| Text passage |
%%

WCF Server using HttpBinding with reliableSession implemented as Connection: Keep-Alive HTTP header

https://social.msdn.microsoft.com/Forums/vstudio/en-US/d8a883dc-c47d-4912-b23b-2dfd0c2557cb/wcf-server-side-timeout?forum=wcf

BasicHttpBinding does not use any kind of session so receiveTimeout should be irrelevant.
BasicHttpBinding can use HTTP persistent connection. Persistance is provided by Connection: Keep-Alive HTTP header which allows sharing single TCP connection for many HTTP requests/responses. There appears to be no way to change the timeout associated with this header, and IIS appears to always timeout at 100 seconds of inactivity. IIS’s keep-alive default timeout value is 120s, but changing this seems to have no effect on the WCF service.

The interesting thing is that closing proxy/channel on the client side does not close the TCP connection. The connection is still opened and prepared to be used by another proxy to the same service. The connection closes when 100s inactivity timeout expires or when application is terminated. Btw. there is RFC which defines that max. two such TCP connections can exists between client and single server (this is default behavior in windows but can be changed).

You can turn off HTTP persistent connection if you implement cutomBinding and set keepAliveEnabled=”false” in httpTransport element. This will force client to create new TCP connection for each HTTP request.

IIS Timeouts

https://docs.microsoft.com/en-us/iis/configuration/system.applicationhost/weblimits

connectionTimeout: Default 2 minutes.

%%

(Data extracted from a collection)
%%

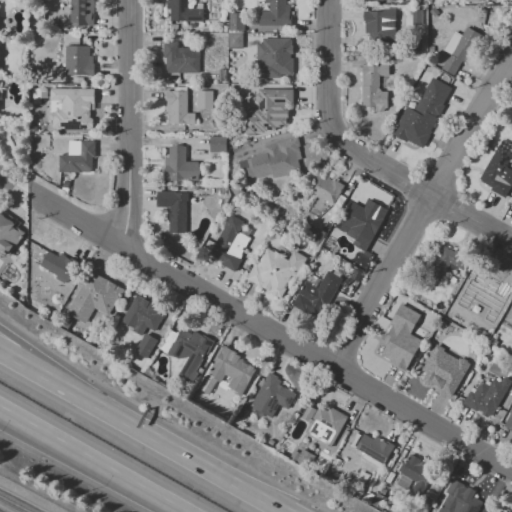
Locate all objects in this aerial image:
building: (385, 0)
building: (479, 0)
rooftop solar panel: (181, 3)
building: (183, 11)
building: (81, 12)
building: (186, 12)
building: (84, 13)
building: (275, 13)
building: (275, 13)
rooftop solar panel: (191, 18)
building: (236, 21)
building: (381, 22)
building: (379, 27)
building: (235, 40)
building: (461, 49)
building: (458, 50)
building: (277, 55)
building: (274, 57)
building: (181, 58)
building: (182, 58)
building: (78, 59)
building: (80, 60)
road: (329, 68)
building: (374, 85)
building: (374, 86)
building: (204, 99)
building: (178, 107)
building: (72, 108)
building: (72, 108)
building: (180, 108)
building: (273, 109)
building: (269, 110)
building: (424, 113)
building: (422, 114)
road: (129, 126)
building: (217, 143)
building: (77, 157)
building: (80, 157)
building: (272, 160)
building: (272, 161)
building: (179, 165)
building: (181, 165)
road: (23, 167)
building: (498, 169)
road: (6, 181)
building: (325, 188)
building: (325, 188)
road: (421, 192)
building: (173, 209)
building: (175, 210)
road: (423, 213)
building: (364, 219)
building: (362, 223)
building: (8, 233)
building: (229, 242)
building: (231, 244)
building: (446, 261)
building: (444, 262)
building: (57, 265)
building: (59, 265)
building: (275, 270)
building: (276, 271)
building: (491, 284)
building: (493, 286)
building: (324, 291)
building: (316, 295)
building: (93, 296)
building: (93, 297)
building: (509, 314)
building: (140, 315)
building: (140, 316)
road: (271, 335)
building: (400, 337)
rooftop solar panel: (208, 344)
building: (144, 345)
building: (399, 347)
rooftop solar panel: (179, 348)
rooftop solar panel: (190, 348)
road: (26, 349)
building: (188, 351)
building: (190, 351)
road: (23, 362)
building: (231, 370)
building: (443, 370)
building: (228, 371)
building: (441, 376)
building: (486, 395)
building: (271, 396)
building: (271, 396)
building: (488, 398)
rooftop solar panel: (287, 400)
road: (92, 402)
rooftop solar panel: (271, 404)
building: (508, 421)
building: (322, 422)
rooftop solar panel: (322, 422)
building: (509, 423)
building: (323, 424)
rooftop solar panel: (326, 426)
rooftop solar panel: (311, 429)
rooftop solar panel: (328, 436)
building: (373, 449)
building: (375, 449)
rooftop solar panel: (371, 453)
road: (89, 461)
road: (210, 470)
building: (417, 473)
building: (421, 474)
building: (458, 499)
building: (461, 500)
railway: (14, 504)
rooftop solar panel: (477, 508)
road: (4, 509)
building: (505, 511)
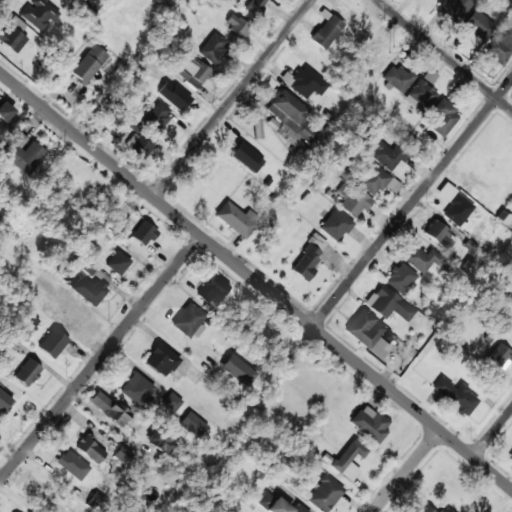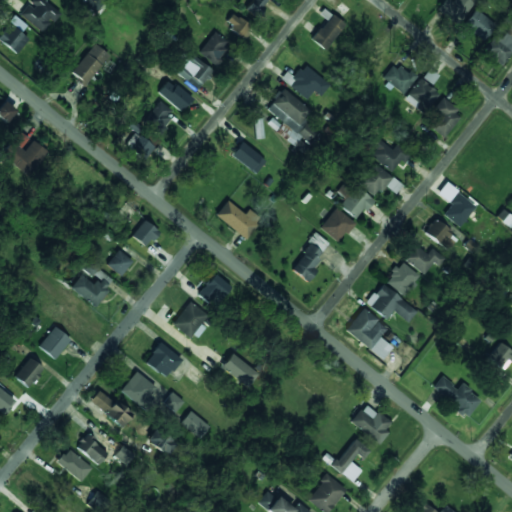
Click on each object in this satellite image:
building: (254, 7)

%%

| Exercise instructions |
Extend the notes on WCF and IIS connection timeouts, picking up after their final line.

| Answer to this exercise |
Specifies the time (in seconds) that IIS waits before it disconnects a connection that is considered inactive. Connections can be considered inactive for the following reasons:

  • The HTTP.sys Timer_ConnectionIdle timer expired. The connection expired and remains idle.
  • The HTTP.sys Timer_EntityBody timer expired. The connection expired before the request entity body arrived. When it is clear that a request has an entity body, the HTTP API turns on the Timer_EntityBody timer. Initially, the limit of this timer is set to the connectionTimeout value. Each time another data indication is received on this request, the HTTP API resets the timer to give the connection more minutes as specified in the connectionTimeout attribute.
  • The HTTP.sys Timer_AppPool timer expired. The connection expired because a request waited too long in an application pool queue for a server application to dequeue and process it. This time-out duration is connectionTimeout.

headerWaitTimeout : Default 0 seconds
ToDo: Does this mean none, or does it mean no timeout until the connectionTimeout is hit?

IIS Asp.Net HttpRuntime

executionTimeout: 110 seconds in .Net framework 2.0 & 4.x. In the .NET Framework 1.0 and 1.1, the default is 90 seconds

IIS WebSockets

pingInterval: default is 0 seconds.

IIS Classic Asp

queueTimeout : default value is 0.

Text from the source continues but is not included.